One item on my list is clearly designed for a meeting where someone has made a fatuous contribution: "Thank you - we're refreshed and challenged by your unique point of view." An annoyingly persistent person might provoke the question: "If I throw a stick, will you leave?" If this is not well received, add: "Do I look like a people person?"

Many of us will have attended "staff development" events where we might have been tempted to observe: "It sounds like English, but I can't understand a word you're saying." Drifting into total fantasy: "I'm already visualising the duct tape over your mouth."

Let me offer a final example from my list before I consign it to the shredder. "Errors have been made - others will be blamed." Back-covering when things go wrong is commonplace in large organisations.

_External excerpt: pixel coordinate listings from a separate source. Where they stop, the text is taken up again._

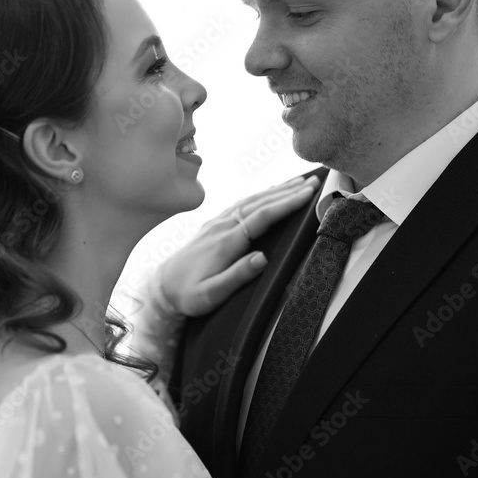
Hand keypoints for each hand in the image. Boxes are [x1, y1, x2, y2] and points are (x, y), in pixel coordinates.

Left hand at [158, 175, 320, 315]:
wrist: (162, 288)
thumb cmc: (188, 295)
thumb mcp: (211, 294)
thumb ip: (236, 276)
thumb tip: (262, 258)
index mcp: (225, 241)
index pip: (261, 216)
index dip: (286, 204)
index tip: (308, 194)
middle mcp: (222, 226)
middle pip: (260, 202)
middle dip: (289, 191)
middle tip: (314, 182)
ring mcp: (218, 223)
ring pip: (252, 200)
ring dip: (277, 190)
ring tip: (301, 182)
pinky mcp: (215, 225)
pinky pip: (243, 204)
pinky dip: (262, 195)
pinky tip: (272, 192)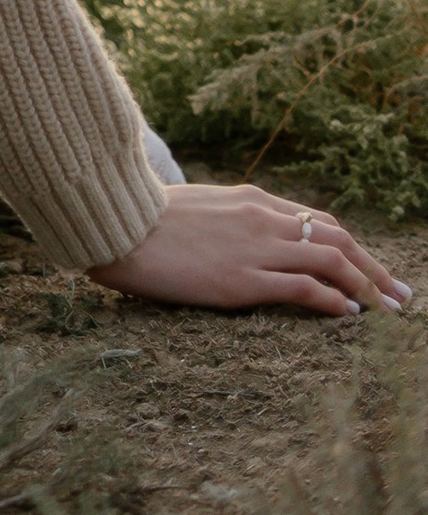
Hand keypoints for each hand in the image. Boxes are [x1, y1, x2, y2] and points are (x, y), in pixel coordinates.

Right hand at [90, 178, 410, 314]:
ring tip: (389, 309)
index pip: (316, 219)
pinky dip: (332, 300)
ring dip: (368, 286)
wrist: (115, 224)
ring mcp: (254, 248)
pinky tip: (348, 315)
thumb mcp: (197, 208)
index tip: (370, 266)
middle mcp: (261, 217)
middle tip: (400, 293)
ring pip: (330, 261)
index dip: (350, 245)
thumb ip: (228, 220)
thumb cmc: (145, 220)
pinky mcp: (243, 279)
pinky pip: (303, 288)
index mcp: (250, 199)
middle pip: (336, 238)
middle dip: (374, 267)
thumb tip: (241, 240)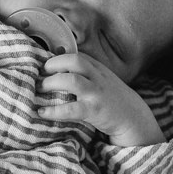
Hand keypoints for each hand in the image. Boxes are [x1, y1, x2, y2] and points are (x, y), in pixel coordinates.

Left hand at [37, 52, 162, 147]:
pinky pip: (72, 109)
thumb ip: (83, 70)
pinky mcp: (95, 111)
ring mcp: (97, 93)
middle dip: (53, 64)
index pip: (75, 55)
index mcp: (96, 68)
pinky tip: (42, 112)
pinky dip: (54, 111)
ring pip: (72, 81)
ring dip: (51, 83)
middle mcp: (97, 77)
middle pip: (74, 60)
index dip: (56, 58)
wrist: (133, 117)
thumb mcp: (100, 78)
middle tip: (39, 74)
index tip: (42, 66)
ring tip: (39, 89)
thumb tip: (55, 58)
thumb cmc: (111, 97)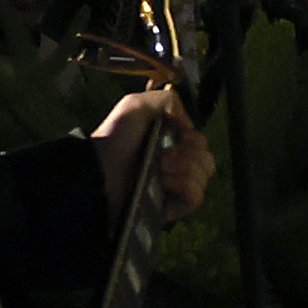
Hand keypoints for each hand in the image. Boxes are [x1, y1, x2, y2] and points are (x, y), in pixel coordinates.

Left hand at [94, 88, 208, 218]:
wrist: (100, 169)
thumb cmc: (114, 138)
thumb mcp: (136, 105)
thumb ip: (168, 100)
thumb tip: (190, 124)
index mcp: (169, 144)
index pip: (200, 143)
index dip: (194, 138)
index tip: (180, 136)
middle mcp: (175, 166)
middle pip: (207, 160)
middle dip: (190, 153)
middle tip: (165, 155)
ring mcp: (174, 188)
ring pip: (203, 177)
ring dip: (185, 168)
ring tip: (161, 168)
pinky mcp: (172, 207)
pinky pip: (195, 197)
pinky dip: (184, 185)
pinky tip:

Some senior managers are expert at ensuring their survival, whatever the circumstances. Shifting responsibility onto someone less senior, who may not be in a position to set the record straight, is an option.

Of course, most of the time we stop short of making such remarks and, in the context of teaching, there are good reasons for this. Apart from considerations of social courtesy and the need to find ways of working with people we may not like, the values represented by the educational system would sit uncomfortably alongside a climate in which rudeness and sarcasm became the norm.

Teachers are expected to set an example in terms of showing respect for pupils and for each other. Accounts of proper professional conduct emphasise such qualities as fairness, civility and empathy. That is not to say there is no place for light banter between colleagues who know each other, but care has to be taken not to stray beyond acceptable boundaries.

However, in certain situations, the conventions of professional behaviour may prevent a serious problem being addressed. Where the leadership has lost the confidence of staff and the climate is affecting staff and pupils in negative ways, there comes a point when plain speaking is required. Tact and diplomacy only take you so far.

I sometimes say that "niceness is not enough", by which I mean there are occasions when people may have to be told what they don't want to hear. But if we are willing to dish out criticism, we have to be prepared to be on the receiving end as well.

Walter Humes is research professor of education at the University of the West of Scotland.